Skoda Kushaq: Why no diesel engine but 1.5-litre turbopetrol will be enough

Not only this question but also why the illuminated grille from Vision IN didn't make it to the production model and if a CNG version of the Kushaq is in the pipeline also have been answered.

By:Updated: Mar 24, 2021 2:45 PM
Skoda Kushaq

At the Skoda Kushaq premiere, an event which we covered live, you must have got to know the specs, engine as well as launch timeline of the vehicle. To recap, the Skoda Kushaq comes with two engine options – 1.0-litre TSI and 1.5-litre TSI. The latter is from the Evo family of engines and comes with ACT or Active Cylinder Technology. This deactivates two cylinders, thereby enhancing fuel economy while the vehicle is cruising or coasting. The 1.5-litre direct injection turbo petrol engine makes 150hp of power and 250Nm. During the round table meeting with the Skoda Auto India top bosses, Gurpratap Boparai and Zac Hollis, the question of why no diesel engines was raised. As you may be aware, the Volkswagen group only sells petrol vehicles in India. At the same time, a considerable 40 per cent sales of the Kushaq’s Korean competitors (Kia Seltos, Hyundai Creta) comes from diesels.

Skoda bosses said that

The 1.5 TSI fuel efficiency will be very close to what the diesel offers. It has the same amount of torque, 250Nm, as a diesel. The driving characteristics will be appreciated by one and all. Refinement of petrol cannot be matched by diesel and that's what we aim to offer. With the approaching BS6 CAFE II norms coming in a couple of years, diesel won't make sense anymore. It will just increase the price differential to unsustainable levels.

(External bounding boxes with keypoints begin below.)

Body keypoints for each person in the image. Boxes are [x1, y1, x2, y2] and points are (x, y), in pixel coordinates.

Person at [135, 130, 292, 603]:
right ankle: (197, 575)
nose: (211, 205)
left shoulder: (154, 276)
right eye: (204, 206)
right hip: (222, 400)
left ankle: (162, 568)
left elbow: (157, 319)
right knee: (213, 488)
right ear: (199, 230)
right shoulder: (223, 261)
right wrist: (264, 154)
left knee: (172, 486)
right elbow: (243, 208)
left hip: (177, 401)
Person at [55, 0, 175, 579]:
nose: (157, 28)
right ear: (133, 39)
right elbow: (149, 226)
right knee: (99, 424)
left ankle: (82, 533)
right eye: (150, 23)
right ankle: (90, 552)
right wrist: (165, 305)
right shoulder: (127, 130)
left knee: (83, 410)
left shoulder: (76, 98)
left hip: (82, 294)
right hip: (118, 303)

Also Read Skoda Kushaq vs Kia Seltos vs Hyundai Creta specification comparison

Now, while the official fuel economy numbers aren’t out yet, the top boffins are optimistic that it will match that of a diesel engine. Perhaps we can expect 21kmpl. The question then turns to the smaller 1.0-litre TSI. This engine is in use in a couple of Skoda-Volkswagen sedans and hatchbacks in India. It has been deemed a peppy performer and in fact Skoda India thinks that

1.0-litre TSI to be a bigger selling engine in the Kushaq. That engine has good power and ample torque. In the Rapid now, it has accounted to as many sales as we used to do before with the diesel and petrol engines combined.

We also checked if CNG can be an option for future Skoda and Volkswagen cars. Gurpratap said

CNG, we have looked at it. Factory fitment of CNG kits attract 43% taxation. We aren't happy with dealership fitment. The higher taxation doesn't allow us to operate as efficiently as we will like.

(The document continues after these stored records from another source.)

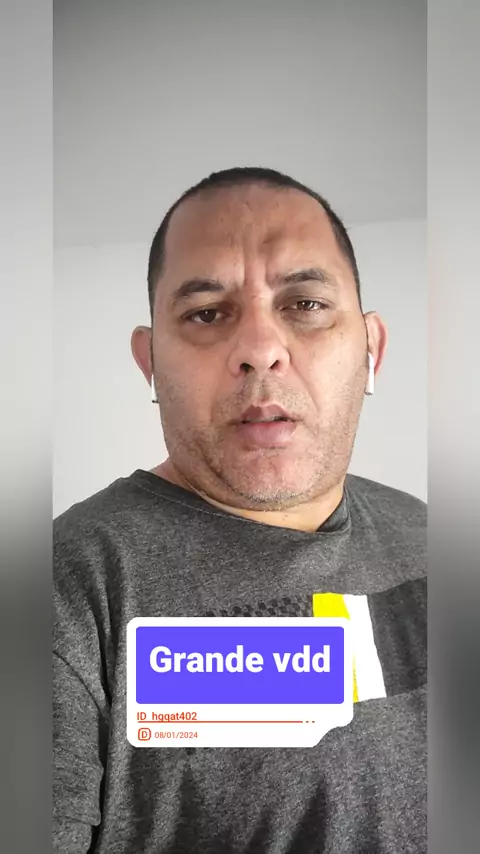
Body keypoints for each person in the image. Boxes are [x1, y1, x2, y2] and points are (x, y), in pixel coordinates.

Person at [53, 167, 426, 853]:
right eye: (206, 313)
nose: (259, 350)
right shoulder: (61, 593)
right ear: (150, 363)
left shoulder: (434, 540)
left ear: (371, 349)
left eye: (306, 303)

If you noticed the Skoda Kushaq, you will have observed that it doesn’t have discs at the rear. Skoda India says that the current stopping power is more than sufficient with the rear drums and a disc only adds to the weight and cost. Plus rear discs, it has been observed, tend to pick stones and dust more. An electronic parking brake would have  also added to the cost. We need to find the right balance between price and features, quipped the bosses.


Speaking of cost, when the car rolls from the factory in end-May, it will have 92 per cent localisation. 95 per cent will be achieved only by the end of this year. Few sensors, as well as electronic components that are not produced in India form part of the five per cent which is not localised yet. Semi-conductors will form the second form of localisation and that will happen at a later date, as per industry standards.

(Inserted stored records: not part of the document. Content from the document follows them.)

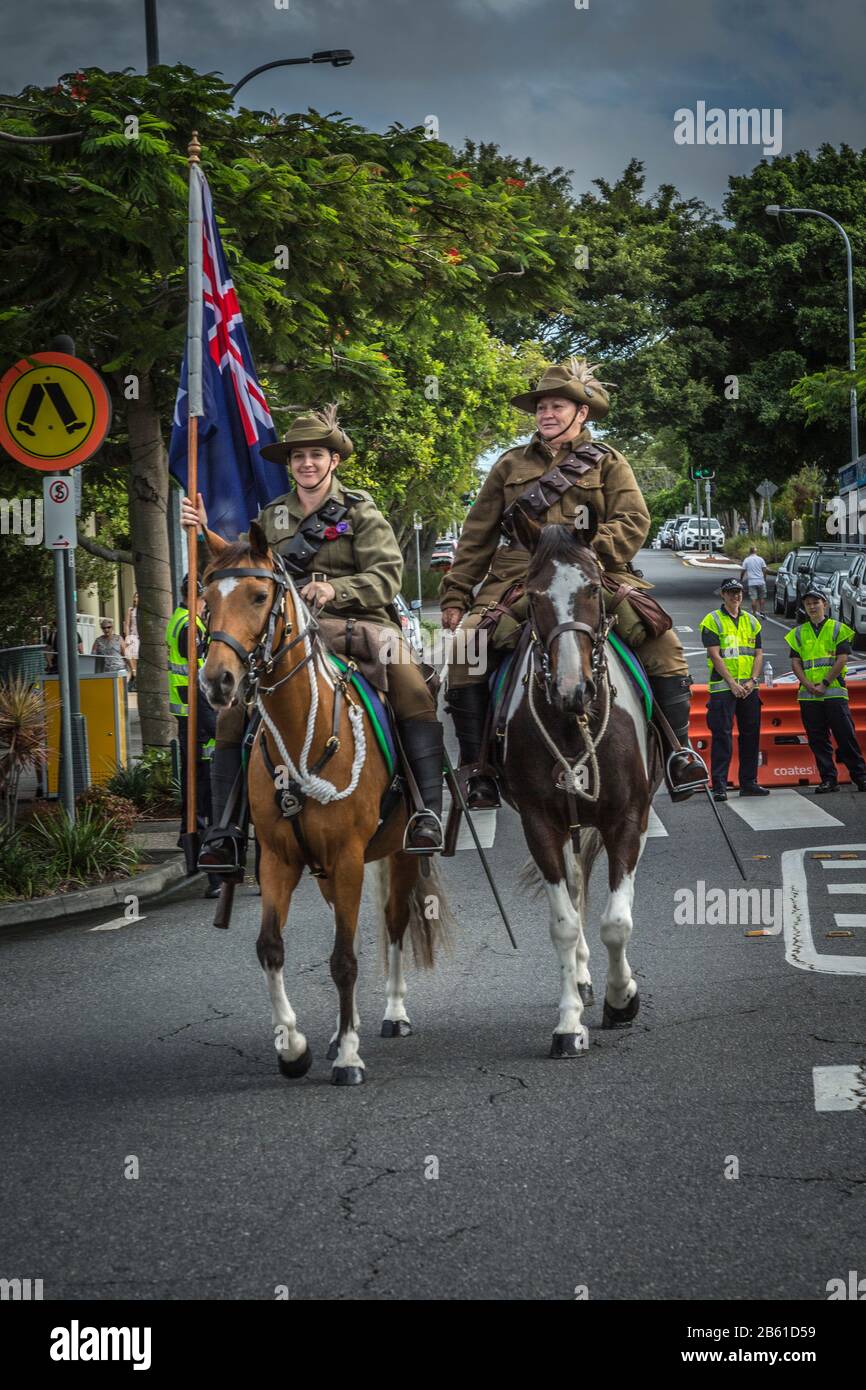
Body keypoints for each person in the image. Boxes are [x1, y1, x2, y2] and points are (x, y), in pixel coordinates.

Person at [439, 357, 708, 807]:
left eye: (557, 406)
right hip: (518, 579)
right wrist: (455, 595)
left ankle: (680, 753)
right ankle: (479, 767)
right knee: (469, 648)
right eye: (541, 406)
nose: (546, 414)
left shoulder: (608, 462)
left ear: (581, 413)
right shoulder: (508, 466)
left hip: (594, 572)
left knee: (664, 644)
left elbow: (633, 519)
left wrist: (586, 554)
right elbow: (476, 536)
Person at [181, 406, 445, 863]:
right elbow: (244, 570)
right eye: (299, 456)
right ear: (290, 464)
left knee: (410, 684)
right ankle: (225, 830)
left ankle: (426, 811)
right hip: (288, 635)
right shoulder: (271, 516)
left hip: (360, 624)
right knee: (231, 714)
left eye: (316, 455)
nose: (307, 463)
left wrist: (335, 586)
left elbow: (387, 577)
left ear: (334, 461)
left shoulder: (361, 512)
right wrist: (201, 530)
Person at [165, 574, 222, 898]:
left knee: (197, 797)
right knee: (203, 799)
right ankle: (208, 870)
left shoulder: (181, 620)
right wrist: (216, 724)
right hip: (197, 720)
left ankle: (195, 855)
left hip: (192, 718)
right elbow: (198, 677)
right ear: (196, 596)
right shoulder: (190, 626)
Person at [784, 586, 866, 794]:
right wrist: (807, 684)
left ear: (825, 604)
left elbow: (842, 659)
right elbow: (795, 662)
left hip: (833, 692)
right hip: (809, 695)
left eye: (816, 602)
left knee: (845, 737)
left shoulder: (838, 628)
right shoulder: (798, 633)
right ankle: (829, 779)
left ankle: (860, 777)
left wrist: (825, 683)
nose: (812, 607)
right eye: (808, 604)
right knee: (818, 740)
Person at [700, 578, 769, 801]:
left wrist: (752, 680)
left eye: (738, 592)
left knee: (750, 736)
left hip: (749, 688)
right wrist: (732, 683)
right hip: (723, 689)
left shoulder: (752, 621)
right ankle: (719, 785)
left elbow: (758, 654)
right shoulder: (712, 621)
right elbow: (714, 654)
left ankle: (749, 782)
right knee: (722, 737)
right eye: (730, 592)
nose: (735, 596)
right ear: (722, 594)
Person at [739, 545, 768, 616]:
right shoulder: (760, 559)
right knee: (762, 597)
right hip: (761, 581)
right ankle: (762, 611)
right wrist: (764, 578)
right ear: (756, 551)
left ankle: (754, 613)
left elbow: (743, 570)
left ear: (750, 552)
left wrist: (741, 578)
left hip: (752, 582)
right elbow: (764, 570)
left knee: (753, 598)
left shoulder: (747, 560)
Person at [123, 592, 140, 690]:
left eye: (137, 597)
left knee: (137, 659)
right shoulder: (131, 610)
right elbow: (127, 624)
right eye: (135, 597)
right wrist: (127, 636)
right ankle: (134, 673)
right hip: (133, 636)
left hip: (140, 637)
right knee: (130, 655)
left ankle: (135, 678)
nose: (135, 599)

While the entire topic of cost comes in, what about the infamous after-service. Will it be relatively cheaper to maintain the Kushaq? Skoda officials present at the launch were quite affirmative it will be. The Skoda Rapid, for example, has a longer service period and the cost of spares is 27 per cent lower as well. The cost of ownership of the Kushaq will be low as well and this should help sales. After all, localised means lower turnaround time as well as cost.

When the Skoda Vision IN concept was shown, it was noticed that there was a fancy illuminated grille. On being quizzed if it was always supposed to be just a concept ornament, Gurpratap confirmed it indeed was. The reason was it is quite distracting, and while the driver may not be distracted, other road users will be and this might lead to accidents.

Skoda believes that the Kushaq segment will grow by at least 18 per cent in the coming years. Segments grow when new products and manufacturers come in. Skoda aims to sell 30,000 cars this year. The Kushaq is expected to play a king’s share in these numbers. Many existing customers might trade-in a Rapid while new ones too are expected to drop in to showrooms to see the latest entrant in this highly competitive space. The Skoda Kushaq could also be exported because there are good prospects for the car abroad as well. Skoda officials jokingly said that Czech Republic citizens were miffed that the car isn’t already there. New markets and segments is something the Kushaq will allow Skoda to enter, confirmed the officials, though which regions wasn’t specified.